Moments earlier on Saturday, Ukraine and Russia offered differing accounts of the suspected drone attack in Crimea, in which at least one Russian ship was damaged in a port on the Ukrainian peninsula annexed by Moscow in 2014.
The Russian Defense Ministry claimed that a minesweeper suffered “minor damage” during Ukraine’s alleged pre-dawn attack on Russian Navy ships and civilian ships anchored in Sevastopol, which is home to the headquarters of Russia’s Black Sea Fleet. Russian forces had “fought back” 16 attacking drones, according to the ministry.
But an adviser to the Ukrainian Interior Ministry claimed that “careless handling of explosives” had caused explosions in four warships of Russia’s Black Sea Fleet. Anton Gerashchenko wrote on Telegram that the vessels included a frigate, a landing ship and a ship carrying cruise missiles used in a deadly July attack on a western Ukrainian city.
In other developments on Saturday, Russian troops removed a large number of sick and wounded comrades from hospitals in southern Ukraine’s Kherson region, the Ukrainian military said Saturday, as its forces struggled to liberate an invaded province. by invading soldiers early in the war.
Kremlin-installed authorities in the mostly Russian-occupied region earlier urged civilians to leave the city of Kherson, the capital of the region of the same name. Moscow-appointed authorities in Kherson were also reported to have left the city, joining tens of thousands of residents who fled to other Russian-held areas ahead of an expected advance by Ukrainian forces.
“The so-called evacuation of invaders from the temporarily occupied territory of the Kherson region continues, including in medical institutions,” the General Staff of the Armed Forces of Ukraine announced in a morning report. “All equipment and medicines are being withdrawn from Kherson Hospitals,” he added.

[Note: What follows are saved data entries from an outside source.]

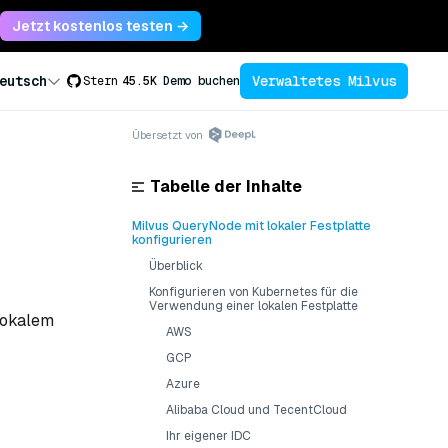
Jetzt kostenlos testen →
Verwaltetes Milvus
eutsch
Stern
45.5K
Demo buchen
Übersetzt von
Tabelle der Inhalte
Milvus QueryNode mit lokaler Festplatte
konfigurieren
Überblick
Konfigurieren von Kubernetes für die
Verwendung einer lokalen Festplatte
lokalem
AWS
GCP
Azure
Alibaba Cloud und TecentCloud
Ihr eigener IDC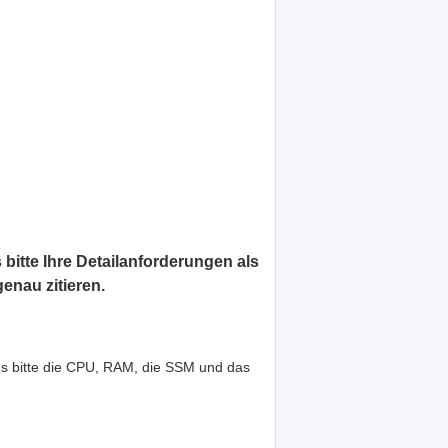
 bitte Ihre Detailanforderungen als
enau zitieren.
s bitte die CPU, RAM, die SSM und das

It was not possible to independently verify the military’s claims. Ukrainian President Volodymyr Zelenskyy also claimed in a televised address Friday night that the Russians were “dismantling the entire health care system” in Kherson and other occupied areas.
“The occupants have decided to close medical institutions in the cities, take away equipment, ambulances. Just everything,” Zelenskyy said. “They pressured the doctors who were still in the occupied areas to move to Russian territory.”

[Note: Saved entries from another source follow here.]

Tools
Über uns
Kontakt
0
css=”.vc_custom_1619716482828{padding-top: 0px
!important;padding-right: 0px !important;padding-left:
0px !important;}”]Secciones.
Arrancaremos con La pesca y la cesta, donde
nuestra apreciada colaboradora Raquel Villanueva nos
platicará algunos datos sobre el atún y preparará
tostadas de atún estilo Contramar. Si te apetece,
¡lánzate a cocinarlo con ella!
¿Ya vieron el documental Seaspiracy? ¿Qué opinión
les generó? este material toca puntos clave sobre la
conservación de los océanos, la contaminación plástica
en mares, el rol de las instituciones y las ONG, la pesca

Kherson is one of four Ukrainian regions that Russian President Vladimir Putin illegally annexed last month and subsequently declared martial law. The others are Donetsk, Luhansk and Zaporizhia.
As Ukrainian forces sought gains in the south, Russia continued its campaign of shelling and missile attacks in the east of the country, Ukrainian authorities said on Saturday. Three civilians were killed in the last day and eight more were wounded in the Donetsk region, which has again become a flashpoint on the battlefront as Russian soldiers try to capture the city of Bakhmut.